If you are facing criminal charges in Indiana, your fate is mostly in the hands of the state prosecutor’s office since they have complete discretion over giving you a plea deal, and what goes into the agreement altogether. This is another reason why you must choose a seasoned and qualified lawyer for your defense; they are likely to have longstanding relationships with the local prosecution and magistrate community.

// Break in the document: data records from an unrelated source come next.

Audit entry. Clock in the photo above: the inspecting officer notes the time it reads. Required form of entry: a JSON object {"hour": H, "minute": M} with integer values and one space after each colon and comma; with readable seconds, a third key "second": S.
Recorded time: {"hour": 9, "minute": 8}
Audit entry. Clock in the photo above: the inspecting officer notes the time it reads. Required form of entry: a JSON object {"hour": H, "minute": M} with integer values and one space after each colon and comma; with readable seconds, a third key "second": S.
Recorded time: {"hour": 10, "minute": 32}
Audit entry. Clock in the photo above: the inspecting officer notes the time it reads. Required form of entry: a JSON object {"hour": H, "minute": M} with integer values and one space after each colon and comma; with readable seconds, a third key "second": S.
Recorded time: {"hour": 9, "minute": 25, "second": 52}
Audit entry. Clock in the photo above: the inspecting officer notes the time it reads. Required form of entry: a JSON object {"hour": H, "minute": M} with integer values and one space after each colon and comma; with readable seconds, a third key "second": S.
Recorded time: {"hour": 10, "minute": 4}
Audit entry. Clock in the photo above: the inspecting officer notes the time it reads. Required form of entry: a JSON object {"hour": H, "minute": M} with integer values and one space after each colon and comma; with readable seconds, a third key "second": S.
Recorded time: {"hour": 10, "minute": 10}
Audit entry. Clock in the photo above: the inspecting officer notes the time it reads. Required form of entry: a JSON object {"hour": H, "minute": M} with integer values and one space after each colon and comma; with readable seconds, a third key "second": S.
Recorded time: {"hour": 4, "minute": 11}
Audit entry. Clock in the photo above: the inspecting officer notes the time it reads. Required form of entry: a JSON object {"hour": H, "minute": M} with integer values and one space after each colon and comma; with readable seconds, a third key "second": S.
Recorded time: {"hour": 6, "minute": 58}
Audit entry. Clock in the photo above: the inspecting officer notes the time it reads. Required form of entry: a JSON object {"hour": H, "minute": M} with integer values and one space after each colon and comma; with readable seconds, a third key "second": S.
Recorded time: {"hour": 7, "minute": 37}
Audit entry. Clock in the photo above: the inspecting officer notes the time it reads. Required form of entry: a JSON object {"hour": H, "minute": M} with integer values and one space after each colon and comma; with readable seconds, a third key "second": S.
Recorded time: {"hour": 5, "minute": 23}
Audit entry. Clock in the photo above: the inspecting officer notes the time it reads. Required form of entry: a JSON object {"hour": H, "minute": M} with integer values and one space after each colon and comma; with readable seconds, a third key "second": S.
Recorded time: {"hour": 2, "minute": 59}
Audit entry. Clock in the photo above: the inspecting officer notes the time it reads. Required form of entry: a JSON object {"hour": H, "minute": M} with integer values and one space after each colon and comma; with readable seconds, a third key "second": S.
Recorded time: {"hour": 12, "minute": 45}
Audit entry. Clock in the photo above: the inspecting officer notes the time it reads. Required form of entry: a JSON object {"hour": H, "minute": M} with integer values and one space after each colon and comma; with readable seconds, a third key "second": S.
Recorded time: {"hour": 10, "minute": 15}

When it comes to prosecution giving you a plea deal, there are various factors that influence their decision. Such factors include criminal history, behavioral conduct with law enforcement, substance abuse, severity of crime and whether or not it involved bodily harm to another person, and more. It may seem like there is nothing you can do to alter their decision-making process, but that is not true.

Here are two things you can do that might help your case:

❶ Create a Sentencing Memorandum

Your criminal defense lawyer can draft a document referred to as a “sentencing memorandum”, which basically illustrates an accurate depiction of your life and who you are as a person. Topics to include in this document include your employment, level of education, goals, contribution to the local community, explanation of your criminal history, reason for committing the alleged crime, conduct since the arrest, role as a partner, spouse, parent, or legal guardian, and similar personal details about your life. This document can show the prosecution that you are not defined by your alleged crime, nor a threat to your community.

❷ Gather Character Reference Letters

Another great way to improve the outcome of your criminal case is to gather a collection of character reference letters from important members of your family, friends, co-workers, employers, and local community. These letters should be written by those you trust to be honest, yet supportive of your reputation. Examples of people to ask for character reference letters include employers, teachers, professors, mentors, friends, children, and even religious leaders. Within these letters, you would need to also include forms of verification, such as employment records, school transcripts, college acceptance letters, certificates and awards, attendance logs, doctors’ letters, and more.

Get Aggressive Criminal Defense in Indiana

Contact David E. Lewis, Attorney at Law, at 317-636-7514 to start building a strong and impactful defense against your criminal charges so that you have a chance at avoiding the maximum penalties for your suspected crimes. Our Indianapolis criminal defense law firm offers free initial consultations, so there is no out-of-pocket obligations to you. Get started protecting your future, today.

How the Law Office of David E. Lewis Sets the Bar High for Criminal Justice

When you are a client of criminal defense attorney, David E. Lewis, you can expect high standards from start to finish. He and his legal team provide professional 24/7 client communication and unparalleled client support. We understand that our clients’ needs don’t revolve around convenient office hours.

This is why we are always available by means of email or phone, and remain prepared to take action whenever our client’s, or their case, calls. Our criminal law firm never cuts corners when it comes to criminal defense, and we will always go the extra mile for our client’s and their families. We leave no stone unturned when fighting our clients’ criminal charges.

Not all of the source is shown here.